If the language reaches the version of the reconciliation bill considered by the Senate, Senators can bring objections under the Byrd rule, which allows for the surgical removal of any offending provisions.
Here, though not explicit in the text itself, the committee appears to be setting up the argument that a moratorium on the enforcement of complex and diverging state AI laws will facilitate the Department of Commerce’s acquisition of AI systems. Though critics will see this as contrived, the logical connection here seems to be that the federal government is unable to modernize systems effectively and efficiently if the spread of commercially available AI is slowed by a patchwork of state AI laws.
Cross-chamber coordination
Such arguments echo a well-timed op-ed by Kevin Frazier and Adam Thierer in Lawfare calling for a "learning period moratorium" if Congress is unable pass its own preemptive AI governance rules. In turn, the op-ed cites R Street's recent comments to the Energy and Commerce Committee's request for information on privacy and security legislation. The comment concludes:
"A pro-freedom, pro-innovation national policy framework for AI and advanced computation is essential if the United States hopes to win the race to be the global leader for the 'most important general-purpose technology of our era.' A learning period moratorium can help ensure that result by preventing a patchwork of rushed regulatory solutions from undermining AI opportunity in America."

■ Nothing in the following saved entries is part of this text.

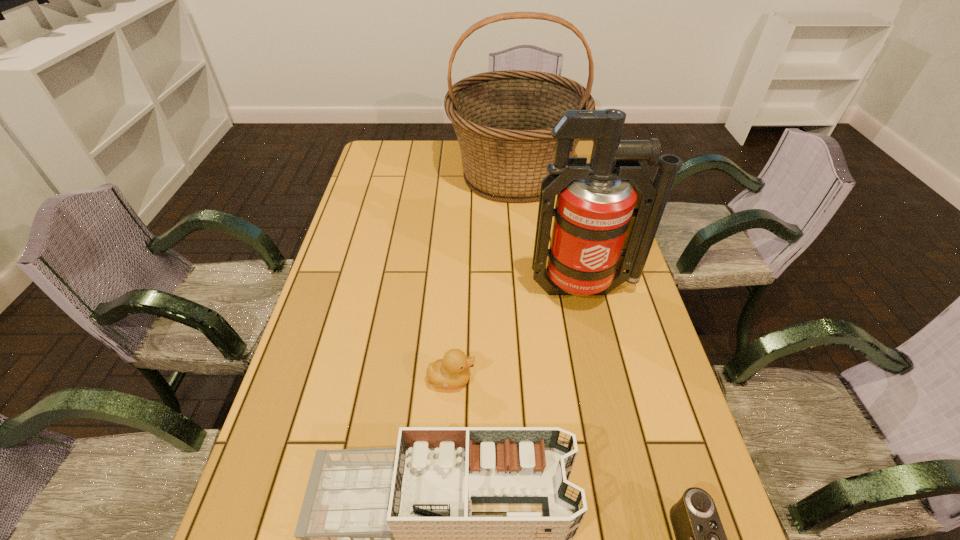
Image resolution: width=960 pixels, height=540 pixels. Identify the location of vacant space at the left edge. (363, 340).

Identify the location of vacant space at the right edge. (671, 450).

In the image, there is a desktop. What are the coordinates of `vacant space at the far left corner` in the screenshot? It's located at (377, 143).

The height and width of the screenshot is (540, 960). Identify the location of free space at the far right corner of the desktop. (581, 146).

This screenshot has height=540, width=960. What are the coordinates of `free spot between the duckling and the basket` in the screenshot? It's located at tap(483, 276).

You are a GUI agent. You are given a task and a screenshot of the screen. Output one action in this format:
    pyautogui.click(x=<x>, y=<y>)
    Task: Click on the vacant point located between the duckling and the basket
    The height and width of the screenshot is (540, 960).
    Given the screenshot: What is the action you would take?
    pyautogui.click(x=483, y=276)

This screenshot has width=960, height=540. Find the location of `unoccupied position between the basket and the third farthest object`. unoccupied position between the basket and the third farthest object is located at coordinates (483, 276).

You are a GUI agent. You are given a task and a screenshot of the screen. Output one action in this format:
    pyautogui.click(x=<x>, y=<y>)
    Task: Click on the third closest object to the dollhouse
    
    Given the screenshot: What is the action you would take?
    pyautogui.click(x=602, y=225)

The height and width of the screenshot is (540, 960). I want to click on object that is the second closest to the fourth nearest object, so click(503, 120).

Locate an element on the screen. Image resolution: width=960 pixels, height=540 pixels. free location that satisfies the following two spatial constraints: 1. on the front label side of the fire extinguisher; 2. facing forward on the duckling is located at coordinates (605, 379).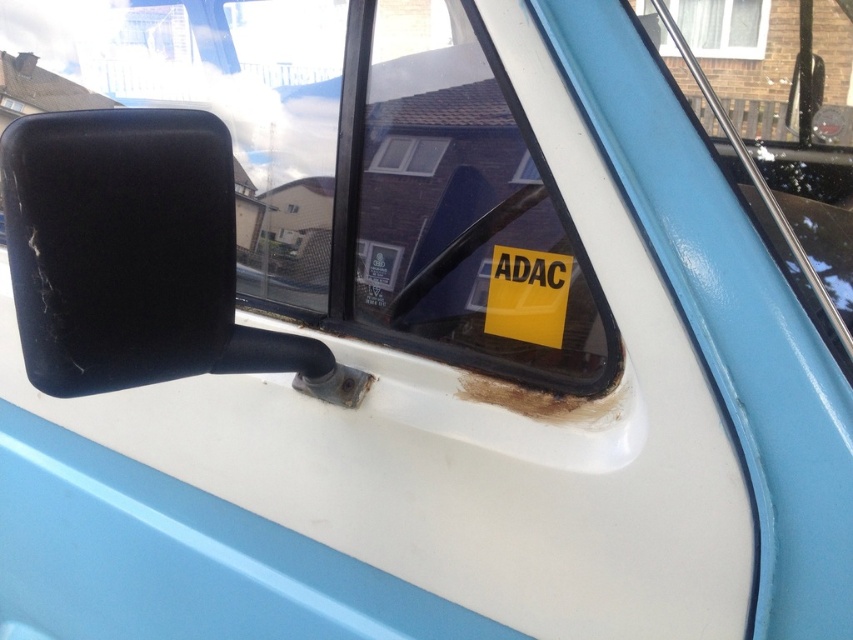
Question: Which object is positioned farthest from the transparent glass window at upper center?

Choices:
 (A) matte black mirror at left
 (B) clear glass window at upper center
 (C) transparent glass windshield at center

Answer: (B)

Question: Which of the following is the closest to the observer?

Choices:
 (A) clear glass window at upper center
 (B) matte black mirror at left
 (C) transparent glass windshield at center
 (D) transparent glass window at upper center

Answer: (B)

Question: In this image, where is transparent glass windshield at center located relative to clear glass window at upper center?

Choices:
 (A) left
 (B) right

Answer: (A)

Question: Is transparent glass windshield at center positioned in front of yellow paper at center?

Choices:
 (A) yes
 (B) no

Answer: (A)

Question: Is transparent glass windshield at center positioned at the back of transparent glass window at upper center?

Choices:
 (A) yes
 (B) no

Answer: (B)

Question: Which object appears farthest from the camera in this image?

Choices:
 (A) yellow paper at center
 (B) matte black mirror at left

Answer: (A)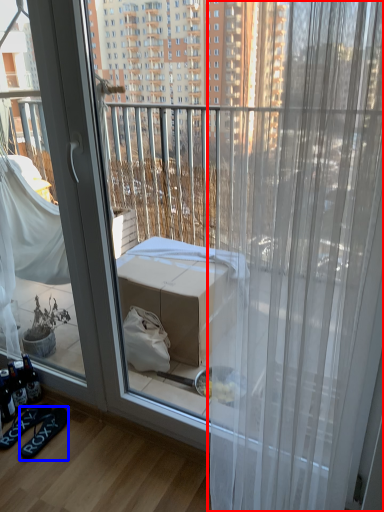
Question: Which of the following is the farthest to the observer, curtain (highlighted by a red box) or footwear (highlighted by a blue box)?

Choices:
 (A) curtain
 (B) footwear

Answer: (B)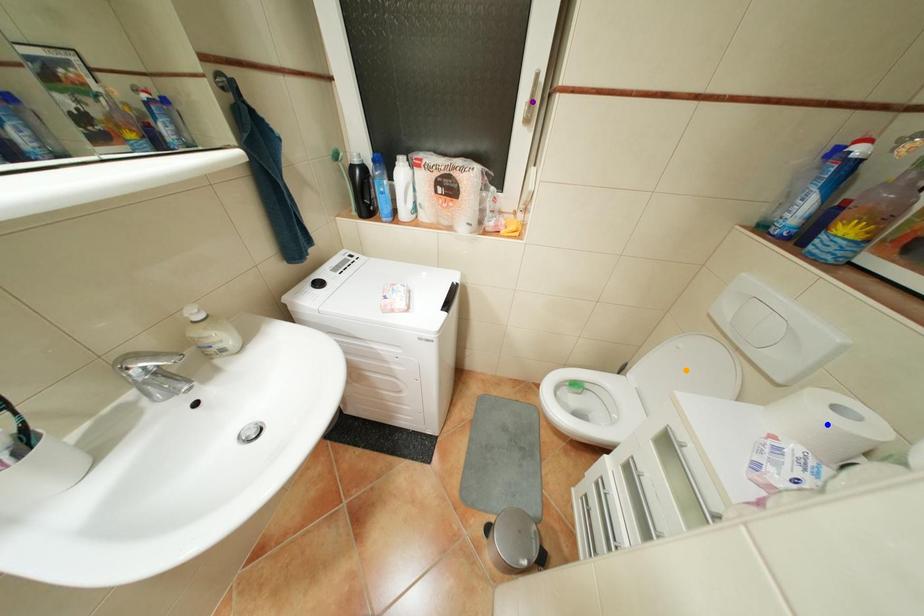
Order these from nearest to farthest:
orange point | blue point | purple point

blue point, purple point, orange point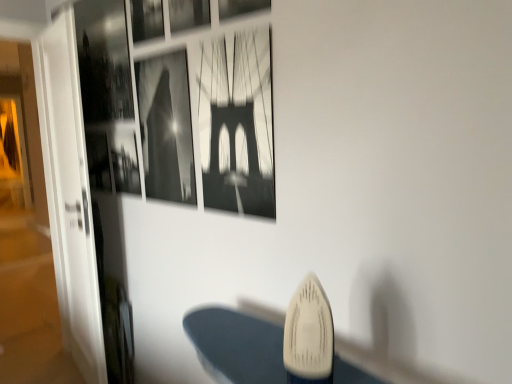
Question: Considering the relative sizes of black paper at center, marked as the fourth picture frame in a left-to-right arrangement, and metallic silver picture frame at upper center, the 3th picture frame when ordered from right to left, in the image provided, is black paper at center, marked as the fourth picture frame in a left-to-right arrangement, shorter than metallic silver picture frame at upper center, the 3th picture frame when ordered from right to left,?

Choices:
 (A) yes
 (B) no

Answer: (B)

Question: Can you confirm if black paper at center, the second picture frame in the right-to-left sequence, is smaller than metallic silver picture frame at upper center, which ranks as the third picture frame in left-to-right order?

Choices:
 (A) yes
 (B) no

Answer: (B)

Question: Is black paper at center, the second picture frame in the right-to-left sequence, aimed at metallic silver picture frame at upper center, the 3th picture frame when ordered from right to left?

Choices:
 (A) yes
 (B) no

Answer: (B)

Question: From a real-world perspective, is black paper at center, the second picture frame in the right-to-left sequence, physically below metallic silver picture frame at upper center, the 3th picture frame when ordered from right to left?

Choices:
 (A) yes
 (B) no

Answer: (A)

Question: Considering the relative positions of black paper at center, the second picture frame in the right-to-left sequence, and metallic silver picture frame at upper center, which ranks as the third picture frame in left-to-right order, in the image provided, is black paper at center, the second picture frame in the right-to-left sequence, behind metallic silver picture frame at upper center, which ranks as the third picture frame in left-to-right order,?

Choices:
 (A) no
 (B) yes

Answer: (A)

Question: Relative to metallic silver picture frame at upper center, the first picture frame positioned from the left, is black and white photograph at upper center, placed as the 4th picture frame when sorted from right to left, in front or behind?

Choices:
 (A) behind
 (B) front

Answer: (B)

Question: Looking at the image, does black and white photograph at upper center, the second picture frame in the left-to-right sequence, seem bigger or smaller compared to metallic silver picture frame at upper center, which appears as the 5th picture frame when viewed from the right?

Choices:
 (A) big
 (B) small

Answer: (A)

Question: Looking at their shapes, would you say black and white photograph at upper center, the second picture frame in the left-to-right sequence, is wider or thinner than metallic silver picture frame at upper center, the first picture frame positioned from the left?

Choices:
 (A) thin
 (B) wide

Answer: (B)

Question: Based on their positions, is black and white photograph at upper center, the second picture frame in the left-to-right sequence, located to the left or right of metallic silver picture frame at upper center, the first picture frame positioned from the left?

Choices:
 (A) right
 (B) left

Answer: (A)

Question: Does point (176, 31) appear closer or farther from the camera than point (293, 362)?

Choices:
 (A) closer
 (B) farther

Answer: (B)

Question: In terms of height, does metallic silver picture frame at upper center, the 3th picture frame when ordered from right to left, look taller or shorter compared to white plastic iron at lower center?

Choices:
 (A) short
 (B) tall

Answer: (B)

Question: Considering the positions of metallic silver picture frame at upper center, the 3th picture frame when ordered from right to left, and white plastic iron at lower center in the image, is metallic silver picture frame at upper center, the 3th picture frame when ordered from right to left, bigger or smaller than white plastic iron at lower center?

Choices:
 (A) big
 (B) small

Answer: (B)

Question: From the image's perspective, is metallic silver picture frame at upper center, the 3th picture frame when ordered from right to left, located above or below white plastic iron at lower center?

Choices:
 (A) above
 (B) below

Answer: (A)

Question: Considering the positions of black paper at center, marked as the fourth picture frame in a left-to-right arrangement, and metallic silver picture frame at upper center, the 3th picture frame when ordered from right to left, in the image, is black paper at center, marked as the fourth picture frame in a left-to-right arrangement, wider or thinner than metallic silver picture frame at upper center, the 3th picture frame when ordered from right to left,?

Choices:
 (A) wide
 (B) thin

Answer: (A)

Question: Considering the positions of black paper at center, the second picture frame in the right-to-left sequence, and metallic silver picture frame at upper center, which ranks as the third picture frame in left-to-right order, in the image, is black paper at center, the second picture frame in the right-to-left sequence, bigger or smaller than metallic silver picture frame at upper center, which ranks as the third picture frame in left-to-right order,?

Choices:
 (A) big
 (B) small

Answer: (A)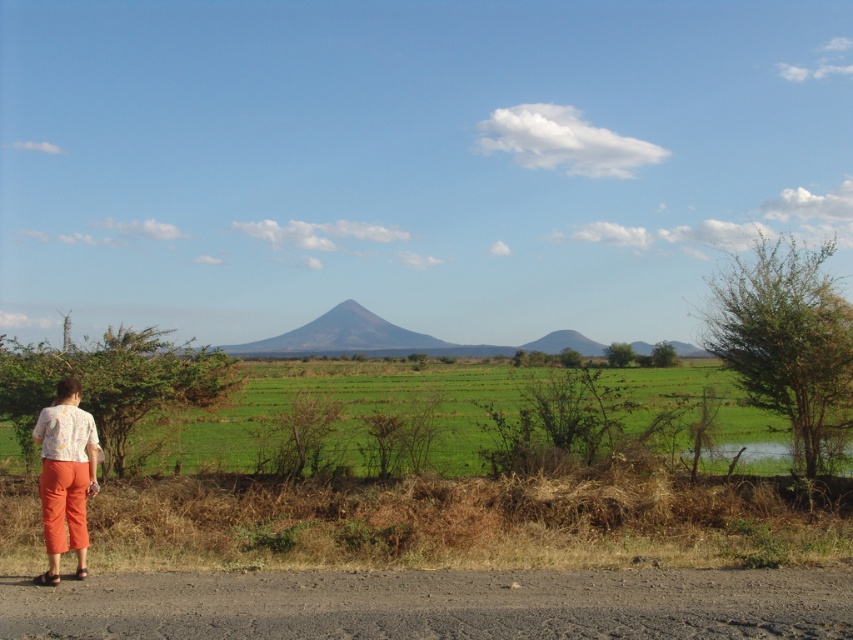
Which is more to the left, green grassy field at center or floral fabric blouse at lower left?

floral fabric blouse at lower left

Is point (722, 396) positioned before point (68, 531)?

No, (722, 396) is behind (68, 531).

Where is `green grassy field at center`? green grassy field at center is located at coordinates (430, 420).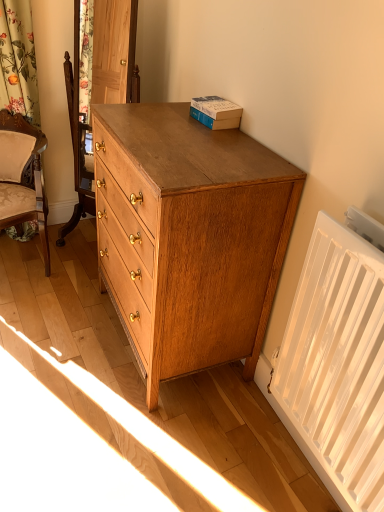
Identify the location of blank area beneath white plastic radiator at lower right (from a real-world perspective). (300, 462).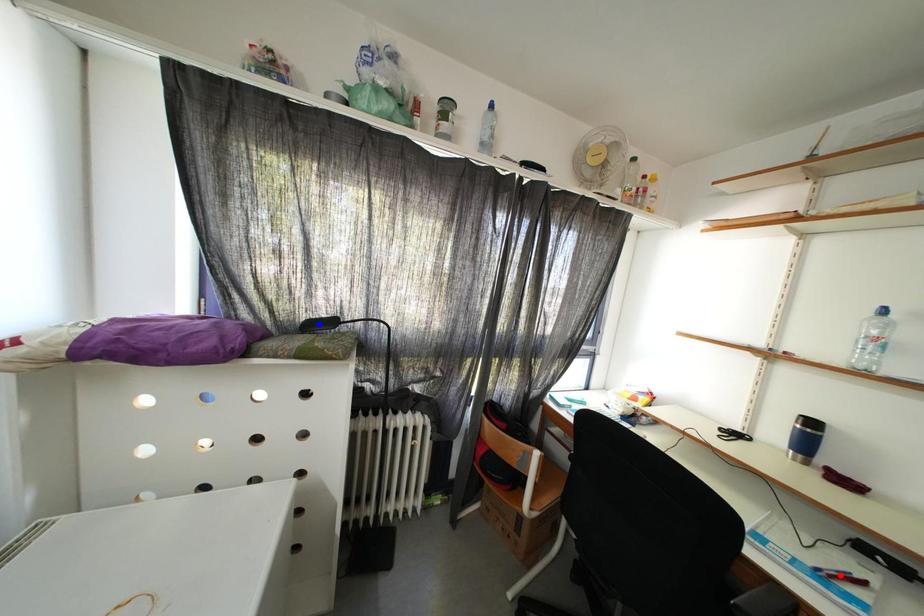
Question: Which of the two points in the image is closer to the camera?

Choices:
 (A) Blue point is closer.
 (B) Red point is closer.

Answer: (B)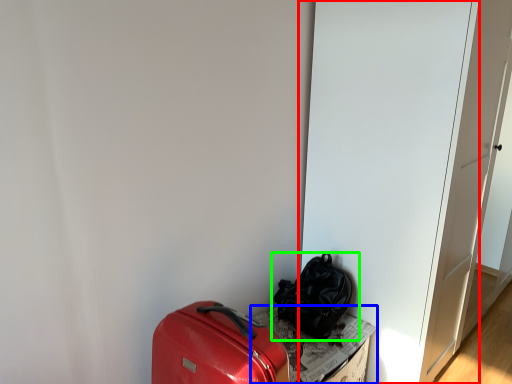
Question: Which is nearer to the door (highlighted by a red box)? cardboard box (highlighted by a blue box) or luggage and bags (highlighted by a green box).

Choices:
 (A) cardboard box
 (B) luggage and bags

Answer: (B)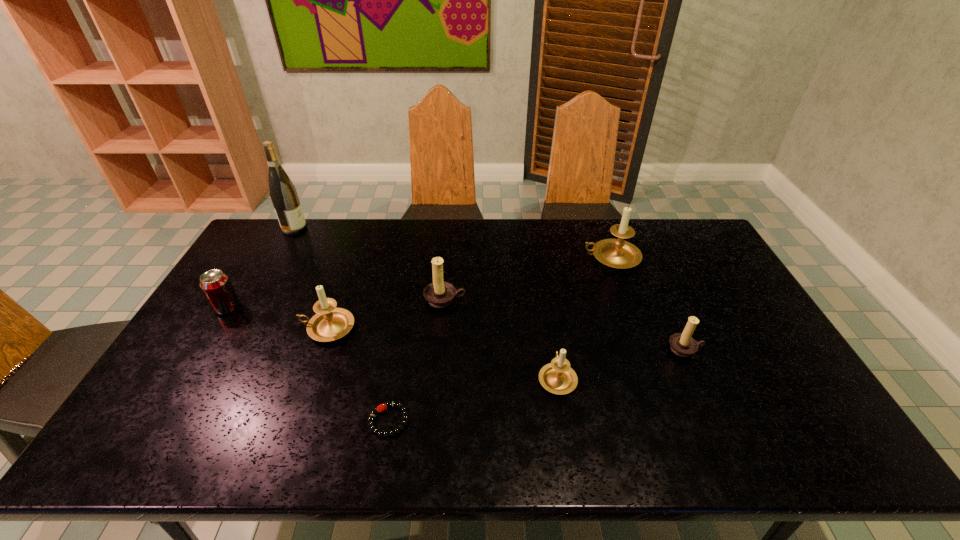
The height and width of the screenshot is (540, 960). In order to click on wine bottle in this screenshot , I will do `click(283, 194)`.

This screenshot has width=960, height=540. I want to click on the tallest object, so click(x=283, y=194).

Find the location of a particular element. This screenshot has width=960, height=540. the seventh shortest object is located at coordinates (617, 253).

This screenshot has height=540, width=960. What are the coordinates of `the biggest beige candle holder` in the screenshot? It's located at (617, 253).

You are a GUI agent. You are given a task and a screenshot of the screen. Output one action in this format:
    pyautogui.click(x=<x>, y=<y>)
    Task: Click on the leftmost beige candle holder
    This screenshot has width=960, height=540.
    Given the screenshot: What is the action you would take?
    point(330,323)

At what (x,y) coordinates should I click in order to perform the action: click on the leftmost candle holder. Please return your answer as a coordinate pair (x, y). Looking at the image, I should click on (330, 323).

The width and height of the screenshot is (960, 540). I want to click on the farther brown candle holder, so click(439, 294).

The height and width of the screenshot is (540, 960). Identify the location of the fourth nearest candle holder. (439, 294).

I want to click on soda can, so click(x=216, y=286).

You are a GUI agent. You are given a task and a screenshot of the screen. Output one action in this format:
    pyautogui.click(x=<x>, y=<y>)
    Task: Click on the nearest candle holder
    
    Given the screenshot: What is the action you would take?
    pyautogui.click(x=557, y=377)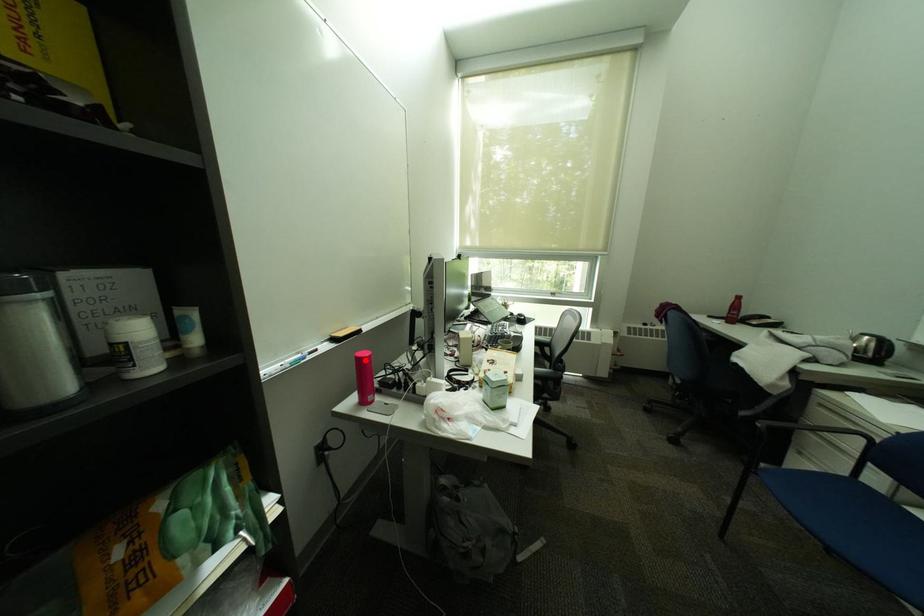
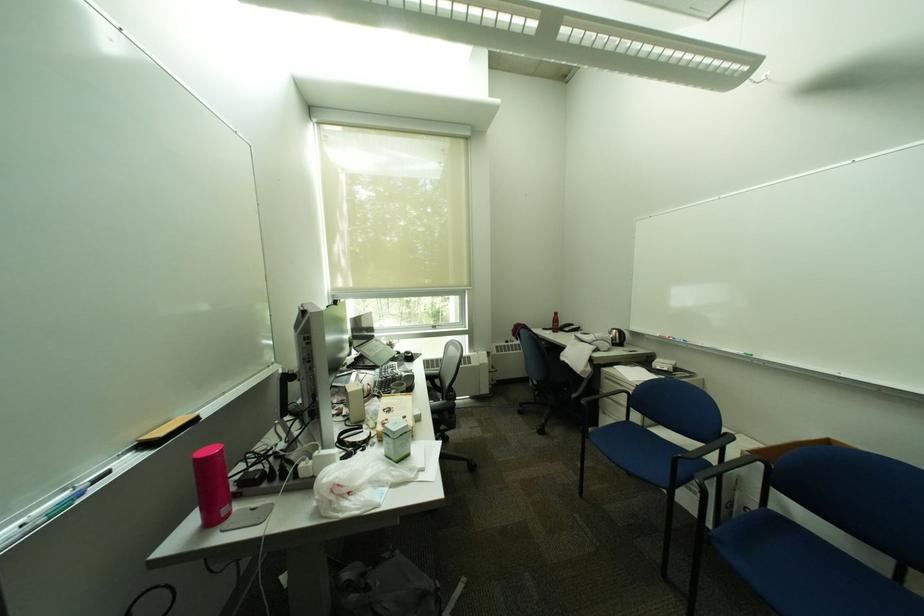
Question: I am providing you with two images of the same scene from different viewpoints. A red point is marked on the first image. At the location where the point appears in image 1, is it still visible in image 2?

Choices:
 (A) Yes
 (B) No

Answer: (A)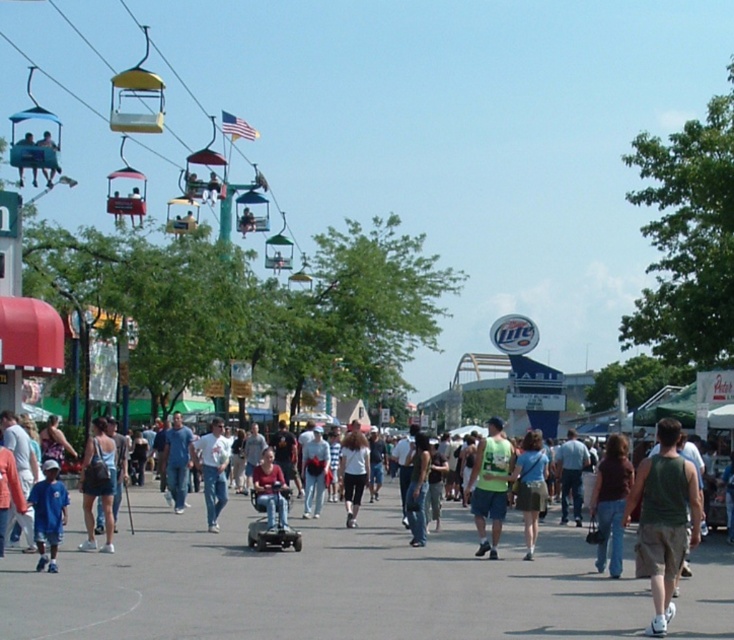
Question: Is denim skirt at center bigger than matte black helmet at upper left?

Choices:
 (A) no
 (B) yes

Answer: (B)

Question: Which of the following is the farthest from the observer?

Choices:
 (A) white cotton shirt at center
 (B) denim jeans at center
 (C) denim skirt at center

Answer: (A)

Question: Which point is farther to the camera?

Choices:
 (A) (650, 496)
 (B) (214, 499)

Answer: (B)

Question: Does green sleeveless shirt at center appear on the left side of metallic blue chair at upper left?

Choices:
 (A) no
 (B) yes

Answer: (A)

Question: Is denim jeans at center positioned before blue cotton shirt at lower left?

Choices:
 (A) no
 (B) yes

Answer: (A)

Question: Which point appears farthest from the camera in this image?

Choices:
 (A) (619, 449)
 (B) (103, 461)
 (C) (534, 538)
 (D) (269, 490)

Answer: (D)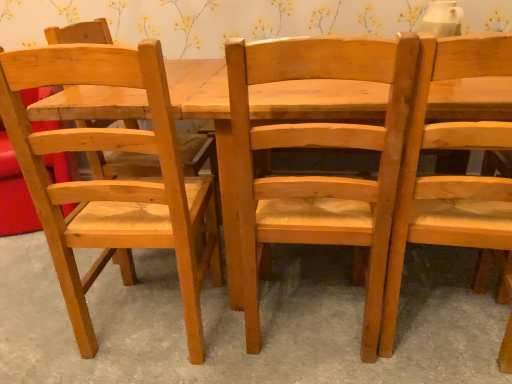
You are a GUI agent. You are given a task and a screenshot of the screen. Output one action in this format:
    pyautogui.click(x=<x>, y=<y>)
    Task: Click on the blank area beneath natural wood chair at left, placed as the first chair when sorted from left to right (from a real-world perspective)
    Image resolution: width=512 pixels, height=384 pixels.
    Given the screenshot: What is the action you would take?
    pyautogui.click(x=144, y=320)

The AI enforcement moratorium also has powerful allies in the Senate. Sen. Ted Cruz, R-Texas, who chairs the Senate Commerce Committee, has already voiced public support for a moratorium. In comments at a hearing last week, he adopted R Street's language and questioned witnesses about their thoughts on a "learning period moratorium."
What sounded at the time to be a relatively off-hand question now shows that lawmakers have been coordinating across chambers to prepare for this de-regulatory initiative.
The dream of the '90s is alive
As supportive evidence for the moratorium idea, its champions routinely cite the success of Clinton-era policies that encouraged the regulation-free growth of the internet economy. Specifically, they point to the Internet Tax Freedom Act, a 1998 law that prohibited states from implementing new taxes on internet access or e-commerce transactions for an initial three-year moratorium period.
Commenters — and probably state attorneys general — will raise constitutional questions about the ability of the federal government to limit state's ability to enforce their own laws.
Such questions are similar but not entirely contiguous with the complex area of federal preemption. Since preemption requires the federal government to commit to positive policies over the areas of law that it preempts, the moratorium idea seems to be a fallback option, and one that is potentially more defendable under principles of federalism.
This argument held water with the internet tax moratorium. But there are significant differences here. Both moratoria rely on the strong interstate commerce powers of the federal government. But taxes on e-commerce transactions are so inextricably tied to interstate commerce that it is difficult to make an argument otherwise. The connection to the development of commercially available AI systems will rely on similar arguments, but is almost certainly more attenuated.
If the momentum in support of a moratorium results in its final passage, it is almost certain to result in legal challenges. It will take some time to feel its full impact.
But one thing is clear: Republicans are serious about their commitment to a de-regulatory moment for AI.
Cobun Zweifel-Keegan, CIPP/US, CIPM, is the managing director, Washington, D.C., for the IAPP.